La fonte essenziale, l’interbancario, per qualche mese sarà meno generosa. Anche le cartolarizzazioni, che consentono di far rigirare più volte lo stesso denaro senza incidere sui parametri di capitale, sono una fonte inaridita. Ripartiranno, almeno quelle più semplici, che gli operatori hanno il vezzo di chiamare ‘plain vanilla’, ma ci vorrà del tempo. Lo stesso governatore della Banca d’Italia Mario Draghi, in un intervento al Center for Financial Studies di Francoforte, il 22 novembre scorso, ha affermato che il modello ‘originate to distribute’, quello che è alla base delle cartolarizzazioni, è risultato troppo utile per allargare il mercato e le attività delle istituzioni finanziarie per pensare che venga abbandonato.
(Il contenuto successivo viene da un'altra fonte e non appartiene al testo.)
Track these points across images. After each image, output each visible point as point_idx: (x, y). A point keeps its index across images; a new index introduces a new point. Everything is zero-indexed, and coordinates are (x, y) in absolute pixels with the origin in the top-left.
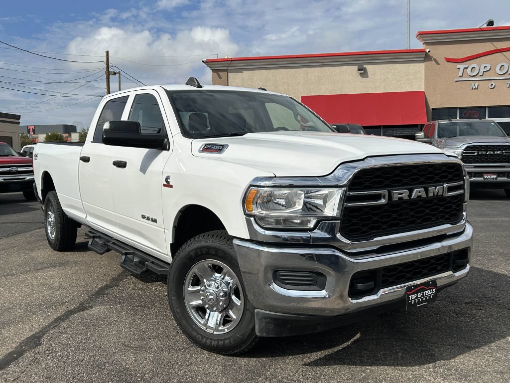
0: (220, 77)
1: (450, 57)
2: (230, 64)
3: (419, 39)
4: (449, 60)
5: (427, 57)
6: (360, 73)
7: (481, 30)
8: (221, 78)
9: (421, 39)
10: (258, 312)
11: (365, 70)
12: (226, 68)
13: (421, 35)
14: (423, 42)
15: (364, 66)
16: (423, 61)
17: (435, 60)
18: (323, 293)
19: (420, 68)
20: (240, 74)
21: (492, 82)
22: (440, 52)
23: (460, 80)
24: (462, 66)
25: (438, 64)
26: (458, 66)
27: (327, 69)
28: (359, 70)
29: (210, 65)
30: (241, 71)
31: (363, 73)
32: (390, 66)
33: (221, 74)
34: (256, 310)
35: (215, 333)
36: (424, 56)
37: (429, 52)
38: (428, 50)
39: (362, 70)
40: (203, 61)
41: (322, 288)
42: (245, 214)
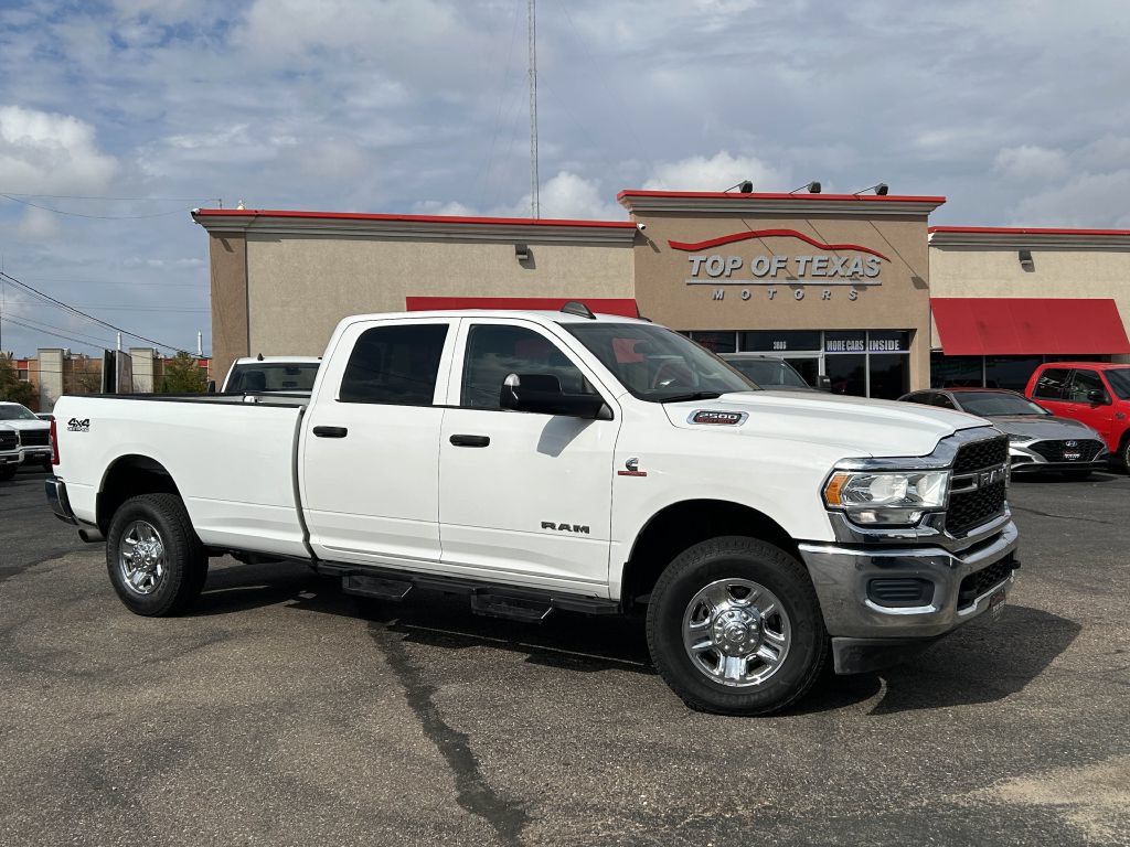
0: (228, 248)
1: (678, 241)
2: (252, 222)
3: (623, 203)
4: (675, 246)
5: (638, 238)
6: (520, 260)
7: (726, 196)
8: (232, 251)
9: (628, 204)
10: (839, 642)
11: (528, 253)
12: (242, 230)
13: (630, 197)
14: (631, 209)
15: (529, 247)
16: (633, 245)
17: (652, 244)
18: (930, 609)
19: (625, 257)
20: (273, 246)
21: (746, 289)
22: (661, 230)
23: (695, 281)
24: (697, 257)
25: (657, 251)
26: (692, 256)
27: (457, 246)
28: (518, 253)
29: (208, 221)
30: (276, 237)
31: (526, 258)
32: (574, 249)
33: (231, 241)
34: (834, 640)
35: (740, 685)
36: (633, 235)
37: (643, 228)
38: (641, 226)
39: (525, 254)
40: (193, 213)
41: (927, 602)
42: (827, 508)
Bisognerà fare delle correzioni, ma tornerà a svolgere il suo ruolo.
Tuttavia bisognerà aspettare, e intanto quella fonte è pressochè chiusa. Resta la raccolta diretta, ovvero i depositi che in varie forme i privati e le imprese versano alle banche e tengono nei conti correnti o nei libretti di risparmio. L’Italia è un paese di risparmiatori, e questo ci avvantaggia rispetto agli altri paesi europei, ma anche qui i problemi non mancano. Il tasso di risparmio si sta rapidamente riducendo, è già sceso dal 12,1 per cento del 2006 all’11,4 per cento nel 2007 e il trend promette di continuare. In più i depositi bancari sono penalizzati da un’imposta del 27 per cento contro il 12,5 per cento dei titoli di stato e delle obbligazioni. E’ comunque facile prevedere che nei prossimi mesi la battaglia tra le banche italiane si svolgerà su quel versante, e in posizione di forza saranno quelle più orientate al retail, con reti di sportelli fitte e agguerrite. Soffriranno invece di più le istituzioni finanziarie che raccolgono sul mercato secondario, le società di leasing e di factoring, quelle di credito al consumo, le banche che hanno puntato su modelli di business che tenevano in minor conto la raccolta primaria.
Soffrirà di conseguenza chi ha bisogno di denaro in prestito per comprare o per investire, le famiglie che vogliono acquistare casa o cambiare l’auto o la lavatrice, e le aziende che vogliono crescere. E anche tra queste ultime non andrà per tutte nello stesso modo: poiché in periodi di vacche magre si scatena la corsa alla qualità, un accesso al credito relativamente più facile lo avranno le imprese più grandi, percepite come meno rischiose, e uno più difficile quelle medie e piccole.
I segnali ci sono già, l’ultima indagine rapida di Confindustria effettuata nell’ottobre scorso, segnala che il 46,4 per cento delle imprese censite ha registrato negli ultimi mesi un aumento dei tassi di interesse e il 2,9 per cento una richiesta di aumento delle garanzie. E a ottobre eravamo solo all’inizio. Anche dai mutui, che hanno trainato il mercato edilizio negli ultimi anni e sono stati fondamentali per la crescita del prodotto lordo, arrivano segnali di rallentamento.
L’onda è lunga e i suoi effetti sull’economia e sullo sviluppo li sentiremo tutti nel 2008.